Weinhandel und Weinbau bei meinen Vorfahren
Dank der Nachforschungen meines Vaters ließ sich feststellen, dass gleich zwei meiner Ururgroßväter sich intensiv mit Weinhandel und auch ein bisschen mit Weinbau beschäftigt hatten. Zentraler Ort dieser Geschichte war die Gemeinde Budenheim am Rhein (bei Mainz). Dort hatte Josef Schmitt (1868-1925) im Jahre 1897 eine Firma ins Leben gerufen, die sich vornehmlich dem Weingroßhandel verschrieben hatte und nur nebenher ein wenig Weinbau betrieb. Das auch auf den Etiketten verwendete Familienwappen setzte sich aus dem Abbild des Budenheimer Ortspatrons St. Pankratius und den Initialen des Firmengründers JS zusammen.
Die Weingroßhandlung ging schließlich von Josef Schmitt auf dessen Sohn Josef P. Schmitt (1897-1976) und schließlich den Enkel Herbert Schmitt über. In Budenheim, an sich eine bekannte Obst(an)baugemeinde, betrieben noch weitere Familien Weinbau nebenbei (die Süssmosterei Peter Schöffel, Ignaz Unkelhäuser, Fam. Dippenaz). Der Budenheimer Weinberg befand sich auf dem Gebiet der heutigen Firma Birkholz, unweit der Mainzer Landstraße. Er wurde 1956 gerodet: "...da nach einem sehr kalten Winter fast alle Stöcke erfroren waren und eine Neuanlage sich nicht mehr lohnte." (H. Schmitt) Mit der fortschreitenden Industrialisierung und auch der Wohnbebauung ging zuerst der Wein-, und der Obstbau zurück. Die Weingroßhandlung Schmitt existierte noch bis 1970.
Der andere Großvater meines Opas Felix Schmitt war der in Mainz-Weisenau ansässige Großhändler Franz Staab (1857-1926). Der handelte u. a. ebenfalls mit Weinen und Säften. Er zog ca. 1897 nach Budenheim und führte den Weinhandel noch bis in die frühen 1920er Jahre fort.
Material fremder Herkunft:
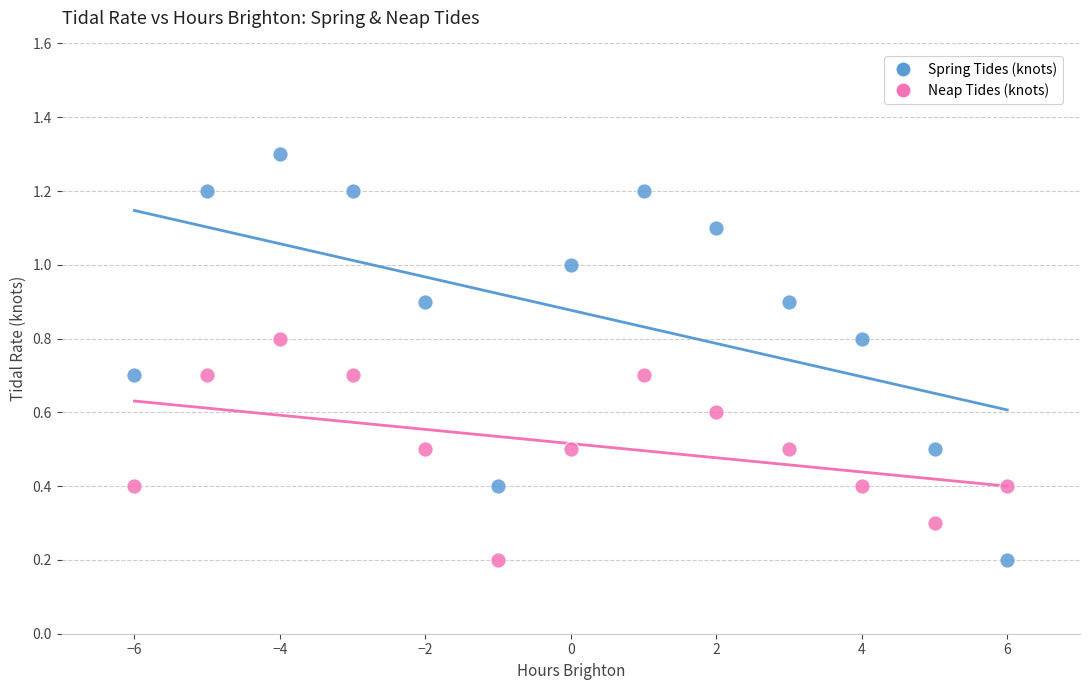

Across all data points, what is the range of Y values (max minus min)?

1.1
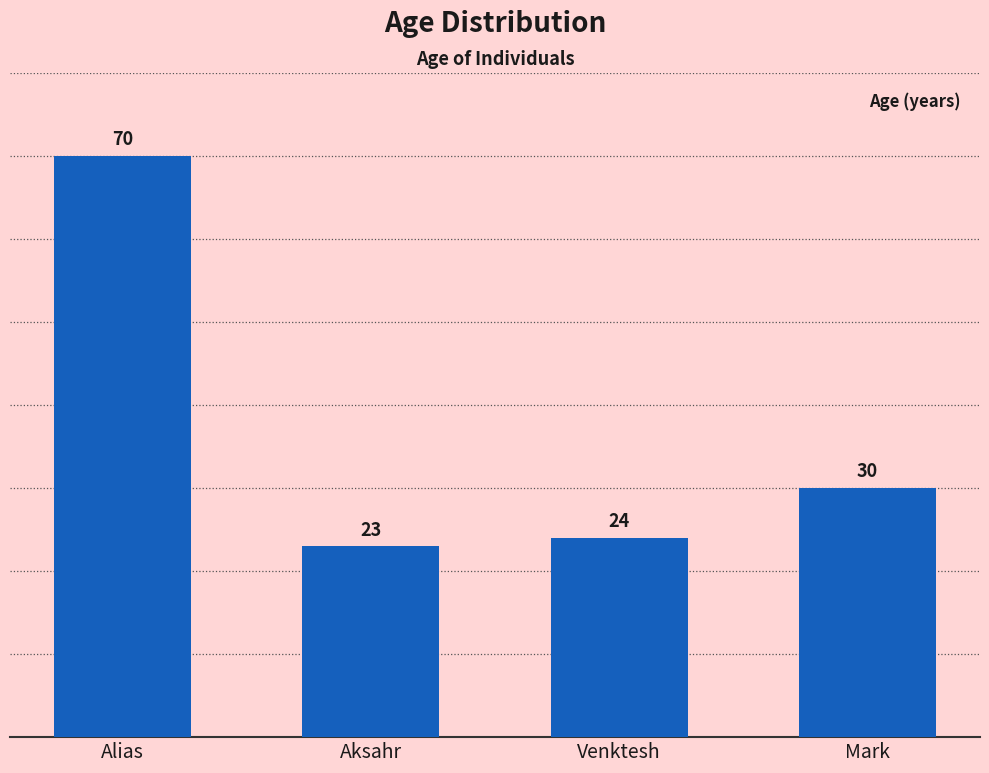

What position from the left is Mark?

4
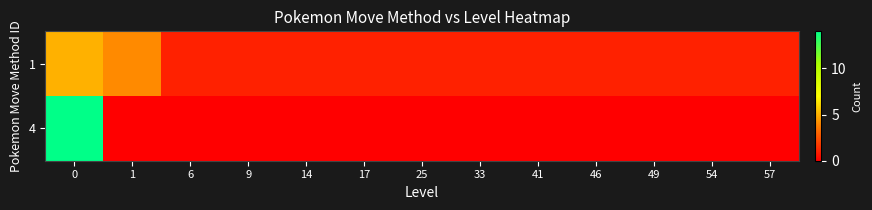

What is the greatest value displayed?

14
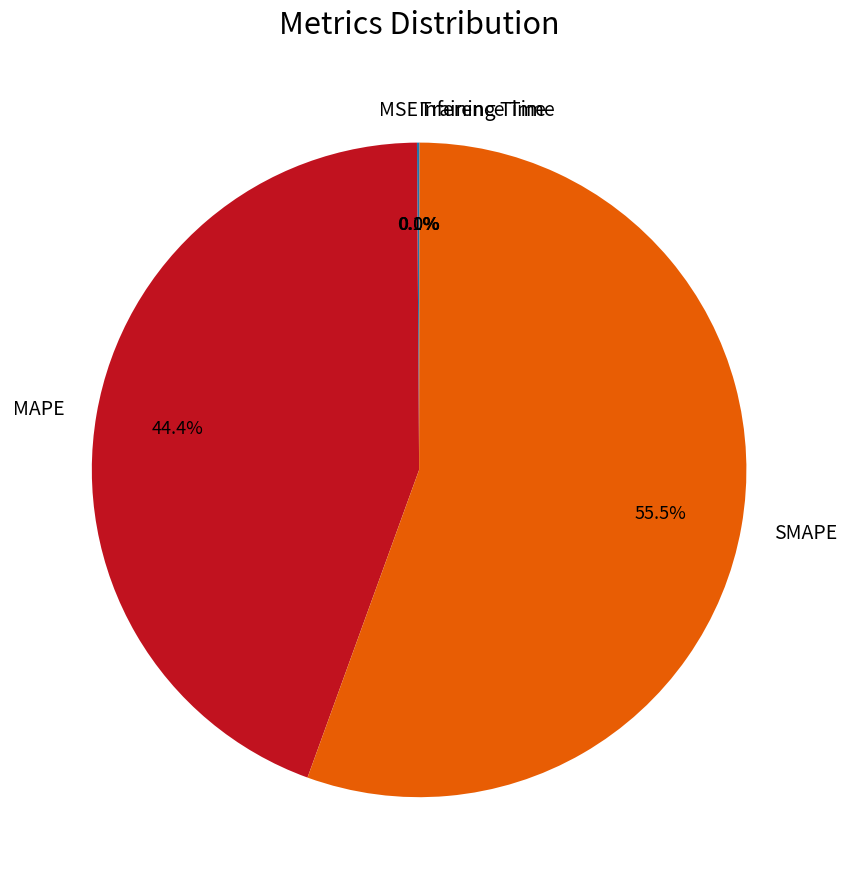

Which slice represents more than half of the pie?

SMAPE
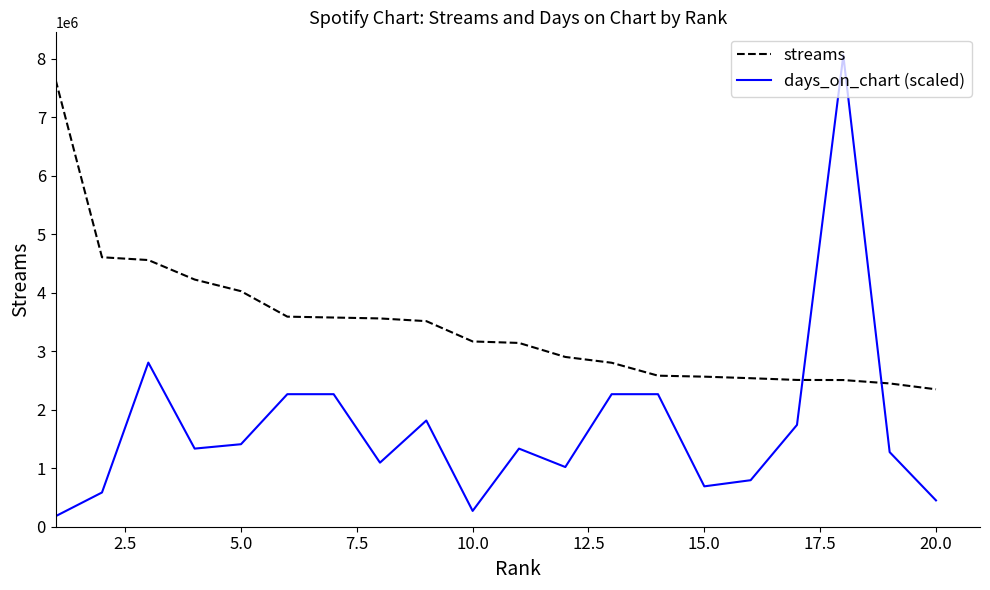

Count the number of categories in the chart.

20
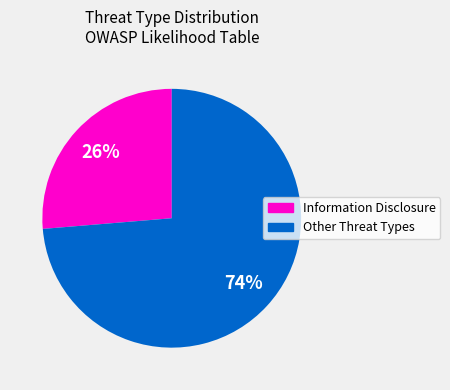

To the nearest percent, what is the average slice percentage?

50%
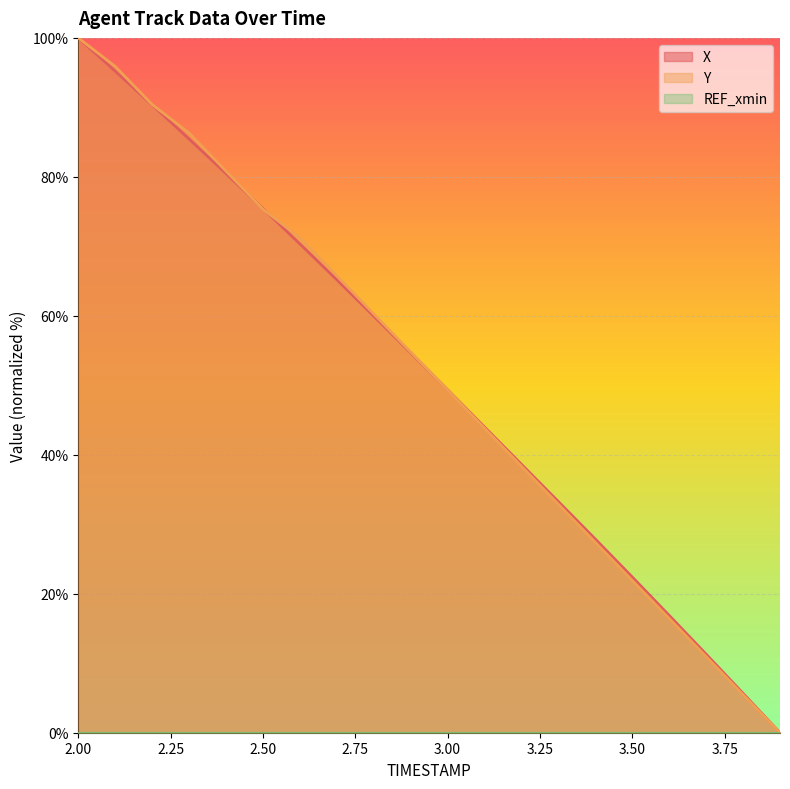

What is the maximum value for Y?

100.0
Mein Großvater Felix Schmitt absolvierte eine kaufmännische Ausbildung in den Kriegsjahren 1941-44, und zwar in der Mainzer Weingroßhandlung Wilhelm Panizza. Wer weiß, welchen beruflichen Weg er hätte einschlagen können, wäre er nicht schwerkriegsverletzt worden (einen Getränkegroßhandel hatte er zeitweise im Rhein-Neckar-Kreis - in Ilvesheim und Hockenheim - geführt).
Ein Onkel meines Vaters (1942-2004), Enkel des bereits erwähnten Franz Staab und Träger dessen Namens, wurde ein renommierter Professor der deutschen Frühgeschichte und beschäftigte sich nebenbei auch mit (experimenteller) Weingeschichte. Näheres hierzu in der 2006 zu seinem Gedenken veröffentlichen Schrift der "Heimatfreunde am Mittelrhein e. V." mit einem Beitrag von Heinz R. Eschnauer: Experimentelle Geschichtsforschung über den Wein. S. 31-34 u. 56.
Mein Vater Roland Schmitt kam mit dem Rebanbau erst im Saarbrücker Stadtteil Eschringen in Berührung. Das dort von ihm und meiner Mutter Christa (geb. Döbbe) erworbene "Bachmanns Haus" zierte zum Garten hin auch ein alter, sehr ertragreicher Weinstock, der wohl Mitte der 1960er Jahre gepflanzt worden war. Vermutlich handelt es sich um eine aus Sizilien eingeführte rote Rebe, die bislang nicht bestimmt werden konnte. Als kleiner Junge half ich meinem Vater immer beim Lesen und Keltern.
Seitdem klar war, dass ich den Beruf des Winzers anstreben werde, steckte ich offenbar auch meinen Vater an. Er beschäftigt sich nunmehr recht intensiv mit der Geschichte des Weinbaus in der Saarregion (und darüber hinaus).